Texte fourni:
Passionné de théâtre depuis la tendre enfance, Joseph Baowendpouiré Tapsoba dit Chocho, s’est très vite illustré au cinéma et figure parmi les acteurs en tête de peloton du 7e art burkinabè. « Quand les éléphants se battent », « Code Phenix », « Dossier brûlant », « Le neveu de l’homme fort », « Traque à Ouaga », « L’or de Younga », « Trois hommes un village », « Commissariat de Tampy », « Affaires publiques », tels sont, entre autres, les films dans lesquels l’acteur a joué.

A travers cette interview qu’il a bien voulu nous accorder au sein de son centre culturel « Théâtre de l’Aube » sis au quartier Karpala de Ouagadougou, ce détenteur d’une maîtrise en droit nous fait un bilan de son parcours, jette un regard critique sur le cinéma burkinabè, lève le voile sur son départ de la série « Affaires publiques » et aborde sans détour d’autres sujets, notamment ses cachets en affirmant qu’il y a eu des films où il a été payé à un million de F CFA par jour. Lisez plutôt.

 Evasion : comment allez-vous ?

 

Chocho : salut, je vais très bien.

 

Tout d’abord avec le regard dans le rétroviseur, quel bilan faites-vous de votre vie de théâtre ?

 

C’est une vie de théâtre parsemée de divers évènements. Tout a commencé au théâtre et ensuite au centre culturel « Théâtre de l’Aube » que j’ai créé parce qu’à l’aube de la vie, c’est par cette discipline que j’ai débuté ; voila pourquoi l’idée de créer ce centre culturel pour permettre à la jeunesse de se former et aussi de pouvoir exprimer son talent. Depuis ce temps jusqu’aujourd’hui, j’ai fait beaucoup de choses mais le cinéma est venu prendre la tête. Le cinéma va partout, voilà pourquoi il a occupé la place. Mais en dehors de tout ça, on n’oublie pas d’autres volets.

Objectif:
D'après l'entretien avec Chocho, dans quel quartier de Ouagadougou se trouve son centre culturel « Théâtre de l'Aube » ?

Données:
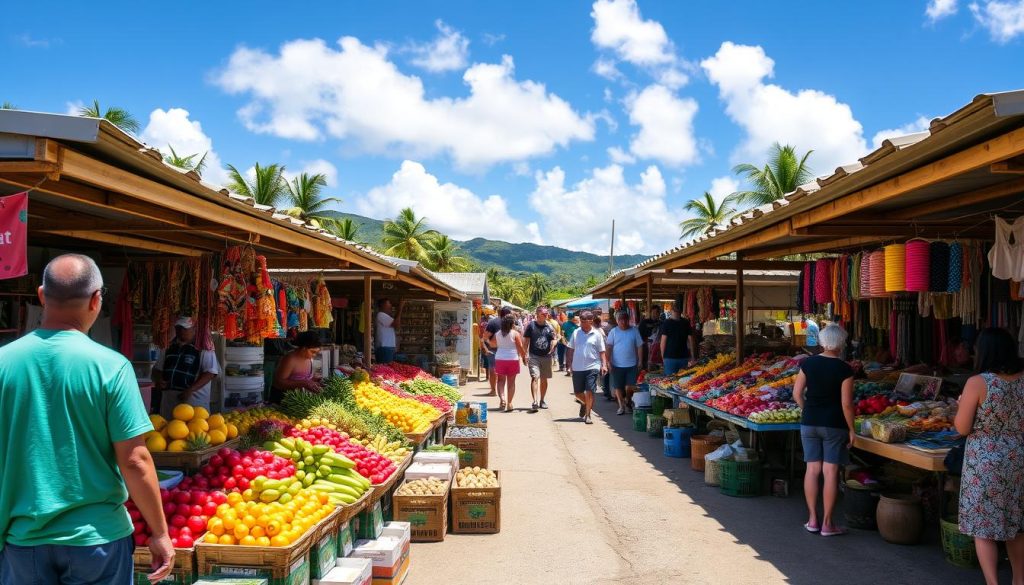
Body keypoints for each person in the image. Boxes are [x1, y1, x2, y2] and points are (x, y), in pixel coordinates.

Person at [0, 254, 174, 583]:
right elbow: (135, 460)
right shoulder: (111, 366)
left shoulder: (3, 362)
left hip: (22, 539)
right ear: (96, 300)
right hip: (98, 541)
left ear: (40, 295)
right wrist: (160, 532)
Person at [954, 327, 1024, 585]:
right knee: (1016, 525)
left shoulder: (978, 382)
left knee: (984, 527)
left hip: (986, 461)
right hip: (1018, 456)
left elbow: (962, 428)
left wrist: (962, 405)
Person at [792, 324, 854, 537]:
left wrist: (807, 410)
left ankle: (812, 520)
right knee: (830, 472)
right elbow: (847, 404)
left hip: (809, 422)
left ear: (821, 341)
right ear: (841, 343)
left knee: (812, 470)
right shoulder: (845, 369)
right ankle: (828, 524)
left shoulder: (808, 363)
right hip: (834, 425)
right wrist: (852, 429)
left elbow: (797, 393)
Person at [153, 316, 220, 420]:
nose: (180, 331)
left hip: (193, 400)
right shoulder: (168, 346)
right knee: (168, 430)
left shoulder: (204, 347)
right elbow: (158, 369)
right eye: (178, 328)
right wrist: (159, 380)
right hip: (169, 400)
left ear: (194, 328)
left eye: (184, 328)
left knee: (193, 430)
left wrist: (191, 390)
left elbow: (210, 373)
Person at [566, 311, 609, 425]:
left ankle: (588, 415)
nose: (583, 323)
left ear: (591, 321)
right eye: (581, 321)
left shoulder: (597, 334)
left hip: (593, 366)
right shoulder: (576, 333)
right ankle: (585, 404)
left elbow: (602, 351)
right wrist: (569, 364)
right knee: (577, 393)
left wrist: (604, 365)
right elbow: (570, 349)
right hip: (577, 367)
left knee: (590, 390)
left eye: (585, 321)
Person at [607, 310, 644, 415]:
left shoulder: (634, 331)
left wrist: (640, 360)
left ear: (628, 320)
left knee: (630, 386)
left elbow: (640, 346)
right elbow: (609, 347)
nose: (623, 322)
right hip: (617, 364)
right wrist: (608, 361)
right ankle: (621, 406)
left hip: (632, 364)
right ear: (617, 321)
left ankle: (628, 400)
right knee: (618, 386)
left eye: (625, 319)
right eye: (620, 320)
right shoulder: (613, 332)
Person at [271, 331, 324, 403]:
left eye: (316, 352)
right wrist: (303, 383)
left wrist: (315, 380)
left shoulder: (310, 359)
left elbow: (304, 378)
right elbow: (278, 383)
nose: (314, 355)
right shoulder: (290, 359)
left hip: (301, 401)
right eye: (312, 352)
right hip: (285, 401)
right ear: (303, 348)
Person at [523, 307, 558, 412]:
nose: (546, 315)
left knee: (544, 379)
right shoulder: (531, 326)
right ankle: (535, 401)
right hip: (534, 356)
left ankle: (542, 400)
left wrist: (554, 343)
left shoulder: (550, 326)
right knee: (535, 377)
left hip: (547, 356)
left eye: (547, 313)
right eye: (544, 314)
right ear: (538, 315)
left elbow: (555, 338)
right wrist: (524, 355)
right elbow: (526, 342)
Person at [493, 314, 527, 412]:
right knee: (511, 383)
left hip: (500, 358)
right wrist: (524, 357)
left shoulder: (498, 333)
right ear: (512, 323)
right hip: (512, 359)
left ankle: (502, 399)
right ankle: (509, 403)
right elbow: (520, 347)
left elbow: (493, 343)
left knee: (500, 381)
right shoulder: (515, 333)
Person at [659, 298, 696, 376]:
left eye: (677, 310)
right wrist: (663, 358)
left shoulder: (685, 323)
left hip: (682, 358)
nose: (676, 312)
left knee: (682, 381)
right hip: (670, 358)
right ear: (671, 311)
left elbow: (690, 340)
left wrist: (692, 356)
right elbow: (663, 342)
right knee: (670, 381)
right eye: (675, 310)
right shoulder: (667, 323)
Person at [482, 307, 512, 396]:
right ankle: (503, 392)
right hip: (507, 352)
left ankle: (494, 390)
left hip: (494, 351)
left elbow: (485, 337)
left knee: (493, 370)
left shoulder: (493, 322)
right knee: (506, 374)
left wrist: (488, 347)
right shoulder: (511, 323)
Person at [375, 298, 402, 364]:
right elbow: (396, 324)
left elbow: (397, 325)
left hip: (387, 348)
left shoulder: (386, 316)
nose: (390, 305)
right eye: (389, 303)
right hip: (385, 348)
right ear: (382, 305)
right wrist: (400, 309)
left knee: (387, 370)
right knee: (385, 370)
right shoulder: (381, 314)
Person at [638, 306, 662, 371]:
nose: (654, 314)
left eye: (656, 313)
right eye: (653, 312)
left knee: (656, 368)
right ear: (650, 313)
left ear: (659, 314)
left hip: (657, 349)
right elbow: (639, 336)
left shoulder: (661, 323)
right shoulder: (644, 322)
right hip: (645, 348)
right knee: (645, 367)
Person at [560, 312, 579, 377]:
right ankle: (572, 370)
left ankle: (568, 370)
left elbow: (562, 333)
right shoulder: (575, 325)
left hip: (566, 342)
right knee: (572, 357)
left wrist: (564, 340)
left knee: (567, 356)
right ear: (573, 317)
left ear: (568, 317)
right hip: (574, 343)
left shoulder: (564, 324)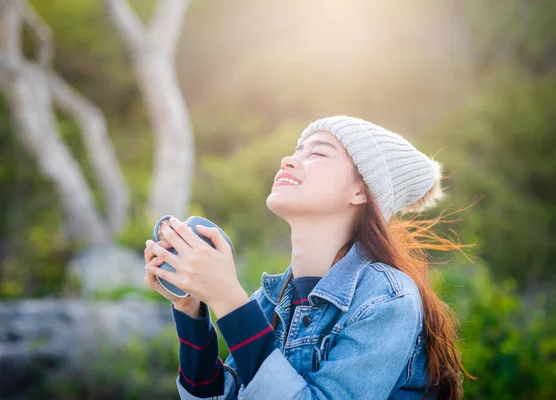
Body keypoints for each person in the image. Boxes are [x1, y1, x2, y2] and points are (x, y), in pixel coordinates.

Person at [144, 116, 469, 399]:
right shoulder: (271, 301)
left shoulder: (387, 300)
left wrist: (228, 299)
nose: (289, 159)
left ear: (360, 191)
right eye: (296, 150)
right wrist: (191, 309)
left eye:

Réponse proposée:
Dans le quartier Karpala.